▶ _Questions à traiter_:
a: Dans le débat sur les cadrans politiques, quel est le seul exemple de choix collectif donné ?
b: Écrivez la suite du débat sur les cadrans politiques, à partir de sa dernière phrase.

▶ _Texte de l'exercice_:
--

Mais attention : respecter le droit à la vie, propriété et liberté ne signifie pas accepter une redistribution des ressources , nous sommes donc dans votre cadran haut à droite. Du moment que l'autorité chargée de faire respecter les droits à Vie, Liberté et Propriété excédait ses attribution et procédait à une redistribution forcée, elle violerait elle même le droit à la Propriété et nous passons alors dans le cadran bas gauche.
Quant au municipalisme de Bookchin, permettez moi le plus grand scepticisme: il suffit de voir la situation idyllique de nos campagnes, avec les réunions publiques dominées par les notables du coin, qui tout décident sans possibilité de recours. Si l'homme était altruiste cela se saurait, et nous n'aurions besoin d'aucune théorie politique.
Je vais quand même le répéter: Nous sommes en interaction et ajouter: un chien a beau avoir 4 pattes, il ne peut choisir deux chemins à la fois. Il y a des choix collectifs à faire, à tous les niveaux, c'est principalement à ça que les institutions servent. Tout l'objet de l'article est d'explorer les outils qui permettent de faire des choix collectifs en favorisant la prise en compte de tous les acteurs et de toutes leurs objections. Ce n'est pas simple, mais la sociocratie démontre de façon expérimentale que c'est possible, elle fournit une première base d'outils améliorant considérablement l'intelligence collective. Et dans ce cas, on se situe bien dans le cadran en haut à gauche.
Qu'appelez-vous choix collectives ?
Si ce sont des choix qui respectent la propriété privée, elles ne peuvent pas redistribuer de richesse, et nous sommes donc dans le cadran haut à droite.
Si ce sont des choix qui redistribuent la richesse en violant la propriété privée, alors nous sommes à gauche, mais pas en haut car on ne peut plus parler de libéralisme.
Encore une fois, il ne peut rien y avoir en haut à gauche: le désert intellectuel est bien justifié.
Je vous donne un seul exemple de choix collectif: l'aménagement du territoire. Des choix sont à faire au niveau national, régional, local. Je vous laisse découvrir tout seul tout ce qu'une mairie, par exemple doit décider.
Vous serez d'accord que l'aménagement d'un territoire, où il n'y ait pas de confiscation de terres, ni de cadeaux de terre domaniale aux copains, est tout à fait neutre pour ce qui concerne la redistribution de richesse.

--

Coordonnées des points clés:

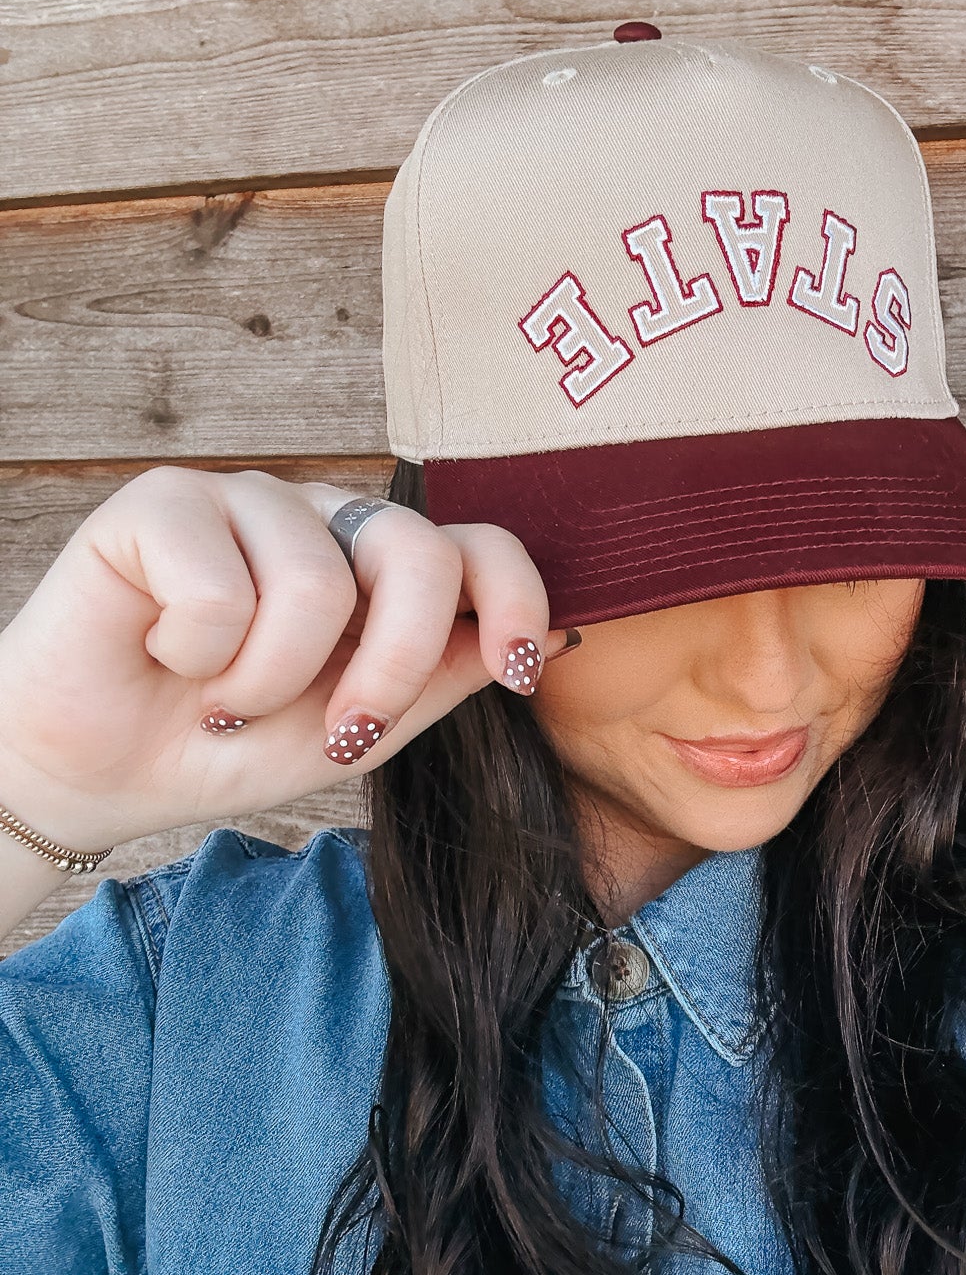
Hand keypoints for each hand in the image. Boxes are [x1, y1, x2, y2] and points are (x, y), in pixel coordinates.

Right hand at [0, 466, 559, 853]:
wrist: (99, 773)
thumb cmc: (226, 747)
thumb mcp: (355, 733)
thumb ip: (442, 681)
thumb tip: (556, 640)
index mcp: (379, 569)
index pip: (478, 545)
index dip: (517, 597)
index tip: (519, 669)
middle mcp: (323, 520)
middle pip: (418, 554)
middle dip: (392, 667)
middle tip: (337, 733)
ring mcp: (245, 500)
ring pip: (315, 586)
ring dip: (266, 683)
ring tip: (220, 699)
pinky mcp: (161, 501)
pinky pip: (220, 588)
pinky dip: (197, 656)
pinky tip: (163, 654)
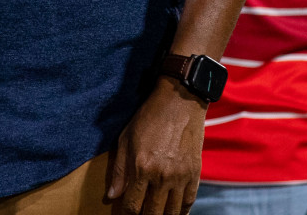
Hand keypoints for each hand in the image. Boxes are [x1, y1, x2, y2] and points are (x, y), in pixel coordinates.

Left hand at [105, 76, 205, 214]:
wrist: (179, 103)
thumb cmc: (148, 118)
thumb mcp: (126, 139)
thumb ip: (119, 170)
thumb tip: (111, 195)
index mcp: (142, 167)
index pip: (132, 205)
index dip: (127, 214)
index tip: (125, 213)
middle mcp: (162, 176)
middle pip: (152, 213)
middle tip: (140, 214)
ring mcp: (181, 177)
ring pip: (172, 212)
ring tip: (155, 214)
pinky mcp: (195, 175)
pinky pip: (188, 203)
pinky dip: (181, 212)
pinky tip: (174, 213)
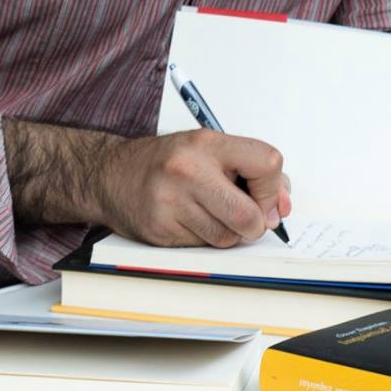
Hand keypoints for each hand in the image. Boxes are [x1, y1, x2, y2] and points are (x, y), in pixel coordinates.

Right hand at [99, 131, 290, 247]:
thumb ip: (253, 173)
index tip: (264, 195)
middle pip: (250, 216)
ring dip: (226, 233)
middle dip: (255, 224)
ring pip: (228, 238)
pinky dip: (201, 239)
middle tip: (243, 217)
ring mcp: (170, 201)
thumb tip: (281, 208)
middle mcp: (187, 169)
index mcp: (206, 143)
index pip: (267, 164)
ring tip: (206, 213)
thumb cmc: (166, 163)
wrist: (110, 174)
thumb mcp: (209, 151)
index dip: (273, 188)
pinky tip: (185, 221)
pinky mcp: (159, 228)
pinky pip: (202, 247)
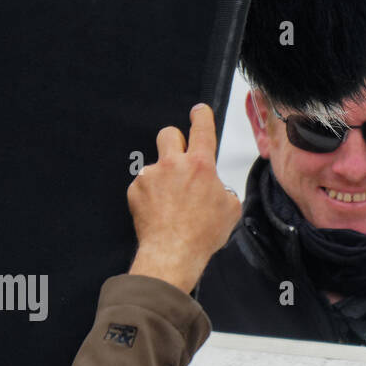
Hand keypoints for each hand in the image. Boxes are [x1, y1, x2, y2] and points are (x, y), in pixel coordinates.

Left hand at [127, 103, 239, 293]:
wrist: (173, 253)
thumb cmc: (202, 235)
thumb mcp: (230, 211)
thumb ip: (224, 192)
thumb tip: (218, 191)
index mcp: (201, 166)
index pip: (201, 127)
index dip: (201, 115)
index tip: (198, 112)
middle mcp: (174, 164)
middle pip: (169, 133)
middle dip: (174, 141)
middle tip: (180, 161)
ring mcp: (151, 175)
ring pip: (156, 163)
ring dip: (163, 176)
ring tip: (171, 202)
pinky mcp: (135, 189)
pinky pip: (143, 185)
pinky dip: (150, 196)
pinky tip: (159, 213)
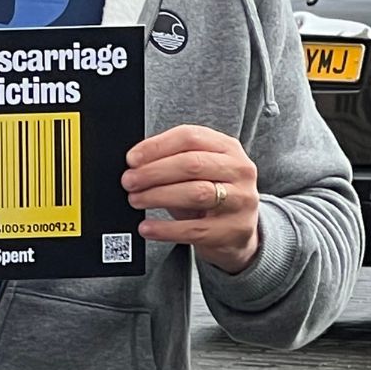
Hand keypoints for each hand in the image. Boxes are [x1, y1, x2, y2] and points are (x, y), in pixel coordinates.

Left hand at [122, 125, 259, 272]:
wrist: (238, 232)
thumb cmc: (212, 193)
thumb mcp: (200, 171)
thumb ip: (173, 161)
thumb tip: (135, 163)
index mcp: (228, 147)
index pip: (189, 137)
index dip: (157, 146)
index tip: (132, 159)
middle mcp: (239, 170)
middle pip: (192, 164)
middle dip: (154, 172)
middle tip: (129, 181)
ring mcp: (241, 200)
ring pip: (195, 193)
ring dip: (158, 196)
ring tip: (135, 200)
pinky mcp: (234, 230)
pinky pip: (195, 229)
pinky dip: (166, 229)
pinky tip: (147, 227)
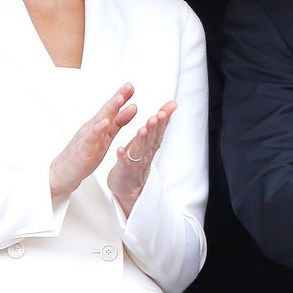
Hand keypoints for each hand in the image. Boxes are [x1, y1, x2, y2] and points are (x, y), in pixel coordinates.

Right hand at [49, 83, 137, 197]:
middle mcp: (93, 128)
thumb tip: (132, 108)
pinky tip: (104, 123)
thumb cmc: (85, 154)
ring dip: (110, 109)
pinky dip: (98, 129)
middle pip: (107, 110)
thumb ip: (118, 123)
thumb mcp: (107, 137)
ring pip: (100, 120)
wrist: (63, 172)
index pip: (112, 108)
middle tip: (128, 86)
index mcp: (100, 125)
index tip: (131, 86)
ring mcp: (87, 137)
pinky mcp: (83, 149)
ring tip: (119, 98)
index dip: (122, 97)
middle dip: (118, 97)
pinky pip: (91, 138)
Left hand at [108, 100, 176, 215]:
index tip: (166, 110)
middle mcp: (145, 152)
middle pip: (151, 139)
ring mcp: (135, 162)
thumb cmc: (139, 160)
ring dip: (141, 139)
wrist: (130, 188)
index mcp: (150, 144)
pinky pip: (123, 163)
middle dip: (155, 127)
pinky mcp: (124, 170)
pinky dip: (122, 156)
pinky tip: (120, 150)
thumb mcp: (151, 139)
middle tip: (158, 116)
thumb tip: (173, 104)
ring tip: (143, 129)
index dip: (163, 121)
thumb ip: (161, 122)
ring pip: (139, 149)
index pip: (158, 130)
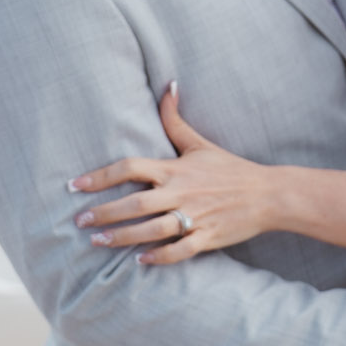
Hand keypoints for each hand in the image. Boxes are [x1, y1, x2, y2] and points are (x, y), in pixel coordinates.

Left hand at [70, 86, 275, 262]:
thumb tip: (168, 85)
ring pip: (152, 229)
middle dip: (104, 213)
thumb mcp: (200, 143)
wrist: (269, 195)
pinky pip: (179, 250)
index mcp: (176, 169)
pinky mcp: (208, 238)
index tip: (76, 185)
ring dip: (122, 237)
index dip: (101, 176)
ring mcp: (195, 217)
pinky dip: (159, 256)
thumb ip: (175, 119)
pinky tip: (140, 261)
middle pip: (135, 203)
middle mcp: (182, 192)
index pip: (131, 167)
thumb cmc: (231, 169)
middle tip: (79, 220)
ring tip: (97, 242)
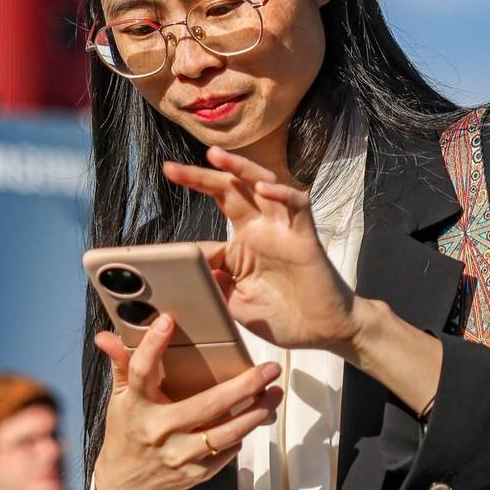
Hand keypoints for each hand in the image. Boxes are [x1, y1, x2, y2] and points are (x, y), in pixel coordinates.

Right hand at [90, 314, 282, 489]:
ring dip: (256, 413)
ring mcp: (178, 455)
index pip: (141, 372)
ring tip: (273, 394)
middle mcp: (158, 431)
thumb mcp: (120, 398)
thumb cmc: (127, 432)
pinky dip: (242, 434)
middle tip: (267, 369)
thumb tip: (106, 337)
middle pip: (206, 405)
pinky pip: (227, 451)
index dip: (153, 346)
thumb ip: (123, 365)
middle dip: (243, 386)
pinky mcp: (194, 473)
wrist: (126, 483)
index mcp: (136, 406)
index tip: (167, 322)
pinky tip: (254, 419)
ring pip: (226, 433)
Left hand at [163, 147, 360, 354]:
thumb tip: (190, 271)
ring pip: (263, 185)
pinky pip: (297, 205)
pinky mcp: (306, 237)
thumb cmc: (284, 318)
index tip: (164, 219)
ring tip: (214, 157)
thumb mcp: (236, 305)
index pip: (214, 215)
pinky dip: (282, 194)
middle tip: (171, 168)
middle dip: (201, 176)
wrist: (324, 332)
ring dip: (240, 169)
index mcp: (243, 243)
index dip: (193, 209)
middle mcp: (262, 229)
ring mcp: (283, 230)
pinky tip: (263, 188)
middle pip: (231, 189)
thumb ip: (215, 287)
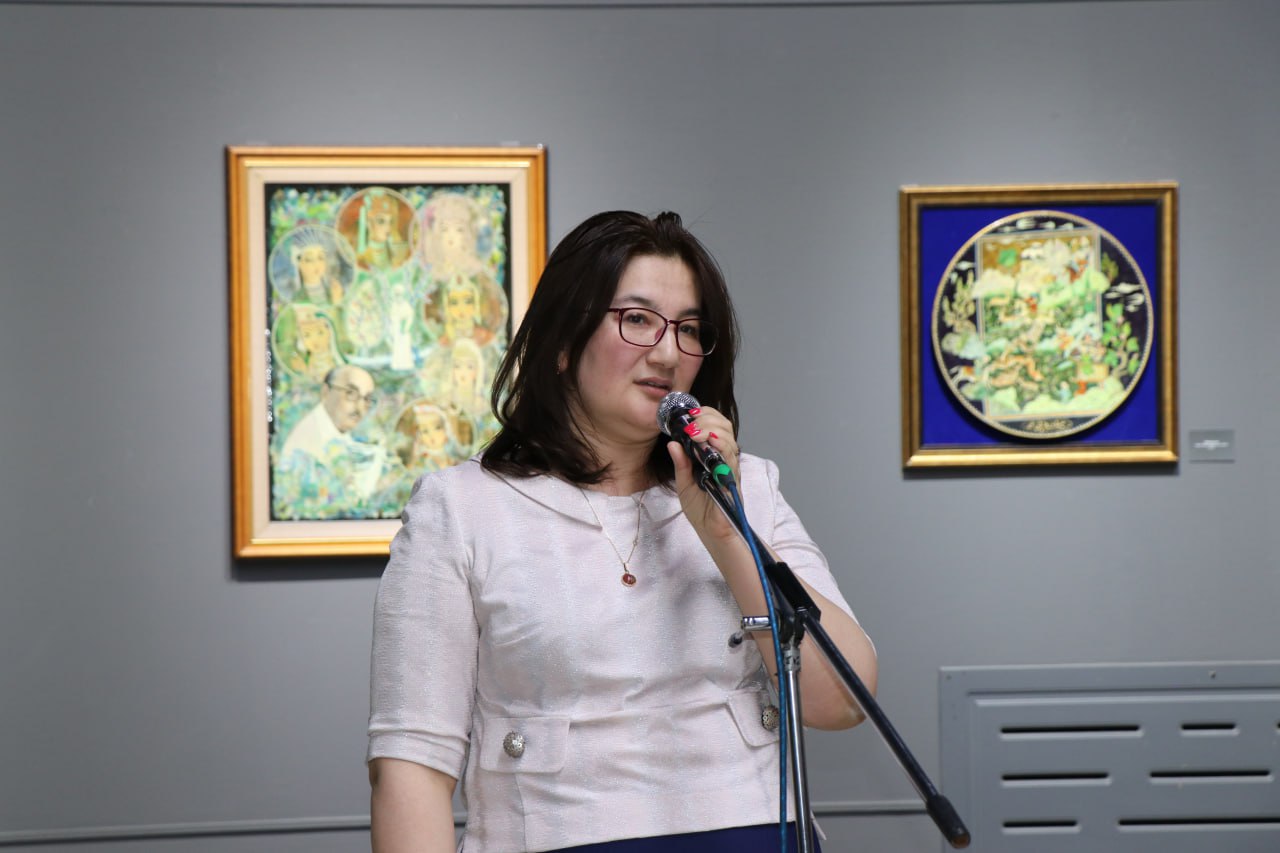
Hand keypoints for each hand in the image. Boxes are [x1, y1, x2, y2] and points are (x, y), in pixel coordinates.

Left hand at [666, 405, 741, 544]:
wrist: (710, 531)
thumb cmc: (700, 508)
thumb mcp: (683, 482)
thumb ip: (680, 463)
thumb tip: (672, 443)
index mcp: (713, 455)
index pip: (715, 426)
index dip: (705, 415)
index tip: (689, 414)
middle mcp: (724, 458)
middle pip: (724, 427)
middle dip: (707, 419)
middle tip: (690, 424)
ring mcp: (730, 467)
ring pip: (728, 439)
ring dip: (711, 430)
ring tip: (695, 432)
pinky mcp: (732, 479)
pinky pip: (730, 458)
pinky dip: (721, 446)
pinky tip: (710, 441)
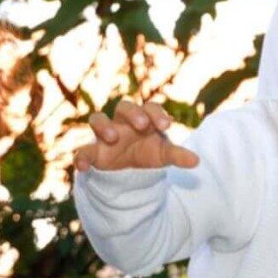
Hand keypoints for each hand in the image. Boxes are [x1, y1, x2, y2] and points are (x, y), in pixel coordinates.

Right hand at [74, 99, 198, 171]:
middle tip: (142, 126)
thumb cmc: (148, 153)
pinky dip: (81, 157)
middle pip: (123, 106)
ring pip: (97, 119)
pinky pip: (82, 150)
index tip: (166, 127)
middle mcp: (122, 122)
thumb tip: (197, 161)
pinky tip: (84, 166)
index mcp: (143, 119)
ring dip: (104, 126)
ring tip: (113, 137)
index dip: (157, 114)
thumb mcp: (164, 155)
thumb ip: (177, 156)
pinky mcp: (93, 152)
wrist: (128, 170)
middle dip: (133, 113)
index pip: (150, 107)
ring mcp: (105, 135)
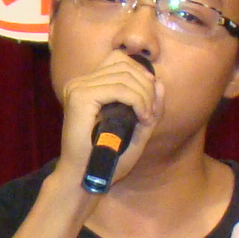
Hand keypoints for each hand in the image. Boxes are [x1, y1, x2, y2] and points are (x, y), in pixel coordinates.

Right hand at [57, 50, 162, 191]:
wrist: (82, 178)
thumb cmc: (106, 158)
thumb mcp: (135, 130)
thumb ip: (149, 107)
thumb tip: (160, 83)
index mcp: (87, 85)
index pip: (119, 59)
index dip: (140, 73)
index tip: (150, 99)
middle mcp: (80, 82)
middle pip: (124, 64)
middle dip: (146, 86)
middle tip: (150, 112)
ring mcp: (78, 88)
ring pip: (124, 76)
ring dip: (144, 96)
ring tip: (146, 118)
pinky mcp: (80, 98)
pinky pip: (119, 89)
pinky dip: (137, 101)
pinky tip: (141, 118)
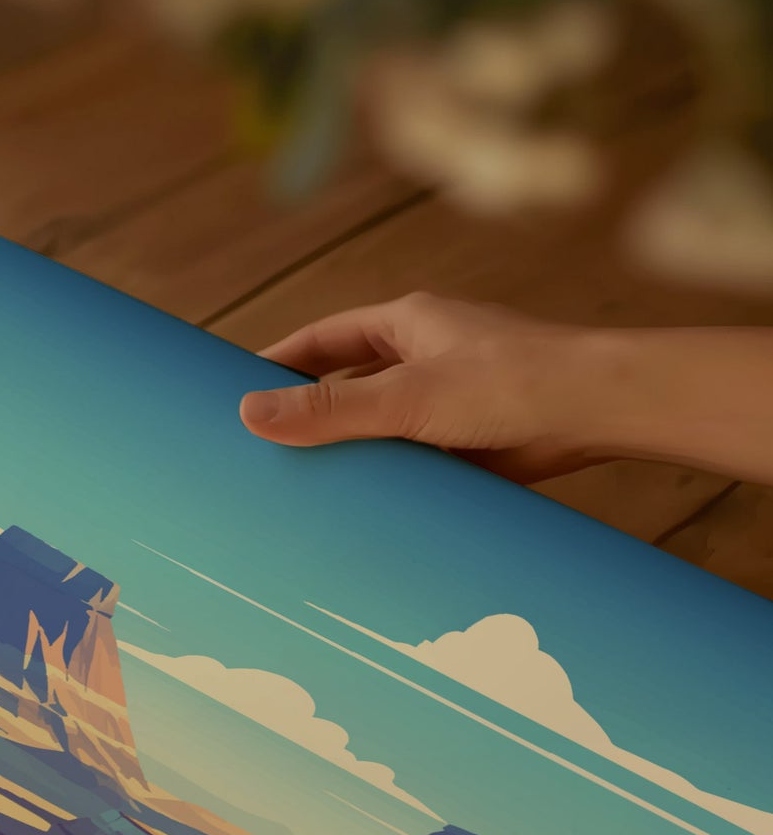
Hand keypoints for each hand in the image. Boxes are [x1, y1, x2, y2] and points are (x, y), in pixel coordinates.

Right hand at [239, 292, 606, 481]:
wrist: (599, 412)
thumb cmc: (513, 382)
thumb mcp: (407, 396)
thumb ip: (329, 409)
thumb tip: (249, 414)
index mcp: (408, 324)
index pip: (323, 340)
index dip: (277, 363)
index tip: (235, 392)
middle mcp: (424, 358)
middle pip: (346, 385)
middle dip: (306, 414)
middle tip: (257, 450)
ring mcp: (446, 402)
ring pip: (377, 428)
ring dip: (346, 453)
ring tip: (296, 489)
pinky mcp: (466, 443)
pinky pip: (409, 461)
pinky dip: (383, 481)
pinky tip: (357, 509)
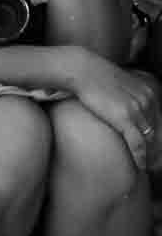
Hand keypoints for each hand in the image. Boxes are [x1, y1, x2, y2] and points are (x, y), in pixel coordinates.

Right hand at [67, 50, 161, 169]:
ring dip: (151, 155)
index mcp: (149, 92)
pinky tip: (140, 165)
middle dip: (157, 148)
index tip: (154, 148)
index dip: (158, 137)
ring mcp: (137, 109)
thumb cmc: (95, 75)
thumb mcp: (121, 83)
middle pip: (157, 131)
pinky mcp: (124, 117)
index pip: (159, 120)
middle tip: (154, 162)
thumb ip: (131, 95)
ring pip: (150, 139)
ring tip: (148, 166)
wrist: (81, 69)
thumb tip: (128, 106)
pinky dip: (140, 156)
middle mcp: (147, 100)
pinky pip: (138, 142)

--

▶ _Corrigé des exercices_:
a: L'aménagement du territoire.

b:
Il n'y a donc pas d’aménagement de droite ou de gauche.
Il me semble que d'ores et déjà en France l'aménagement se fait de façon plutôt transparente, avec des réunions publiques ouvertes à tous (du moins dans ma commune) . certes, parmi les mille propositions et critiques qui peuvent sortir d'une assemblée, il faudra après converger et trancher sur une décision, et à la fin c'est toujours une personne qui décide.
Bon, on avance un peu. Avec l'aménagement du territoire, vous reconnaissez un processus de décision collective, ce qui met en lumière ce qu'est une institution, mais vous n'acceptez pas encore de le nommer.
Je voudrais pointer une contradiction au passage, vous êtes libéral, mais en fin de compte, vous acceptez le "dirigisme" lors de la prise de décision d'une seule personne. C'est cette même disposition qui fait accepter de bafouer les libertés élémentaires dans les entreprises sous couvert de propriété/liberté privée. Comment est-il possible de se dire libéral et accepter en même temps le mode hiérarchique classique au sein des entreprises? Sinon, c'est la liberté pour le patron et la subordination pour les autres. Si vous avez bien lu les options que je propose, je veille à l'efficacité des outils de décision dans les collectifs (entreprises, municipalités associations...), ce qui me conduit à conserver une hiérarchisation fonctionnelle. Mais d'un autre côté, je veille à ce que la parole de chacun puisse être entendue et mieux, métabolisée. C'est tout le savoir faire en "combinaison des libertés" de la sociocratie qui retient mon attention, parce qu'elle ouvre une piste (déjà très largement validée par l'expérience, j'insiste là-dessus), une piste qui s'inscrit dans la mise en pratique de l'intelligence collective (ce n'est pas magique, mais c'est quand même très efficace, je le pratique). L'intelligence collective consiste à pouvoir mieux tirer parti de tous les points de vue dans leur dimension informationnelle et créative, plutôt que de laisser dominer les luttes de pouvoir interpersonnelles (je n'ai pas dit que ces luttes disparaissaient, mais elles ne dominent plus le jeu).
Si j'ai bien compris, vous êtes contre toute atteinte à la propriété privée et contre toute redistribution. Si la propriété privée apporte une protection contre l'intrusion de l'état dans nos choix personnels, dès que le propriétaire devient très riche, il acquiert une capacité de décision qui concerne la collectivité. Pourtant, il n'a aucun mandat pour exercer son pouvoir. Vous trouvez ça légitime?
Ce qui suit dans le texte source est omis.